Here’s a fake implementation of time.sleep() so that this test doesn’t take a really long time to run, and so we can visualize sleep() being called as lazr.restfulclient retries over and over again.

>>> def fake_sleep(time):
...     print "sleep(%s) called" % time
>>> import lazr.restfulclient._browser
>>> old_sleep = lazr.restfulclient._browser.sleep
>>> lazr.restfulclient._browser.sleep = fake_sleep

As it starts out, the application isn’t broken at all.

>>> from lazr.restfulclient.resource import ServiceRoot
>>> client = ServiceRoot(None, "http://api.launchpad.dev/")

Let’s queue up one broken response. The client will sleep once and try again.

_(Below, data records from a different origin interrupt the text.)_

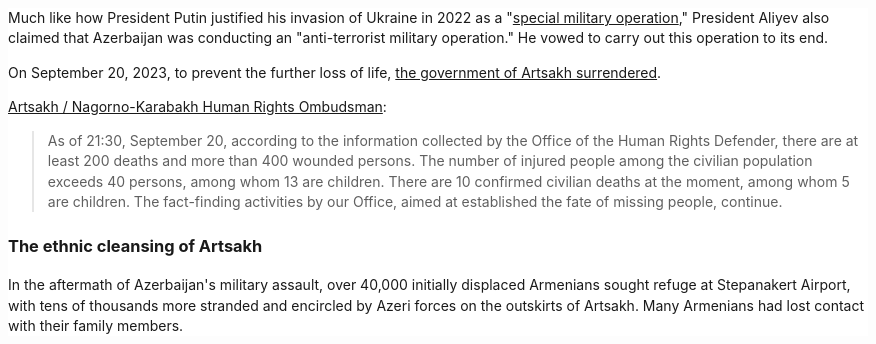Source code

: Much like how President Putin justified his invasion of Ukraine in 2022 as a "[special military operation](https://en.wikipedia.org/wiki/On_conducting_a_special_military_operation)," President Aliyev also claimed that Azerbaijan was conducting an "anti-terrorist military operation." He vowed to carry out this operation to its end.

On September 20, 2023, to prevent the further loss of life, [the government of Artsakh surrendered](https://www.nytimes.com/2023/09/20/world/europe/azerbaijan-armenia-cease-fire.html).

[Artsakh / Nagorno-Karabakh Human Rights Ombudsman](https://twitter.com/ArtsakhOmbuds/status/1704551860999242216):

> As of 21:30, September 20, according to the information collected by the Office of the Human Rights Defender, there are at least 200 deaths and more than 400 wounded persons. The number of injured people among the civilian population exceeds 40 persons, among whom 13 are children. There are 10 confirmed civilian deaths at the moment, among whom 5 are children. The fact-finding activities by our Office, aimed at established the fate of missing people, continue.

### The ethnic cleansing of Artsakh

In the aftermath of Azerbaijan's military assault, over 40,000 initially displaced Armenians sought refuge at Stepanakert Airport, with tens of thousands more stranded and encircled by Azeri forces on the outskirts of Artsakh. Many Armenians had lost contact with their family members.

>>> BROKEN_RESPONSES = [502]
>>> client = ServiceRoot(None, "http://api.launchpad.dev/")
sleep(0) called

Now the application will fail six times and then start working.

>>> BROKEN_RESPONSES = [502, 503, 502, 503, 502, 503]
>>> client = ServiceRoot(None, "http://api.launchpad.dev/")
sleep(0) called
sleep(1) called
sleep(2) called
sleep(4) called
sleep(8) called
sleep(16) called

Now the application will fail seven times and then start working. But the client will give up before then–it will only retry the request six times.

>>> BROKEN_RESPONSES = [502, 503, 502, 503, 502, 503, 502]
>>> client = ServiceRoot(None, "http://api.launchpad.dev/")
Traceback (most recent call last):
...
ServerError: HTTP Error 502:
...

By increasing the ‘max_retries’ constructor argument, we can make the application try more than six times, and eventually succeed.

>>> BROKEN_RESPONSES = [502, 503, 502, 503, 502, 503, 502]
>>> client = ServiceRoot(None, "http://api.launchpad.dev/",
...                      max_retries=10)
sleep(0) called
sleep(1) called
sleep(2) called
sleep(4) called
sleep(8) called
sleep(16) called
sleep(32) called

Now the application will fail once and then give a 400 error. The client will not retry in hopes that the 400 error will go away–400 is a client error.

>>> BROKEN_RESPONSES = [502, 400]
>>> client = ServiceRoot(None, "http://api.launchpad.dev/")
Traceback (most recent call last):
...
BadRequest: HTTP Error 400:
...

Teardown.

>>> _ = wsgi_intercept.remove_wsgi_intercept("api.launchpad.dev", 80)
>>> lazr.restfulclient._browser.sleep = old_sleep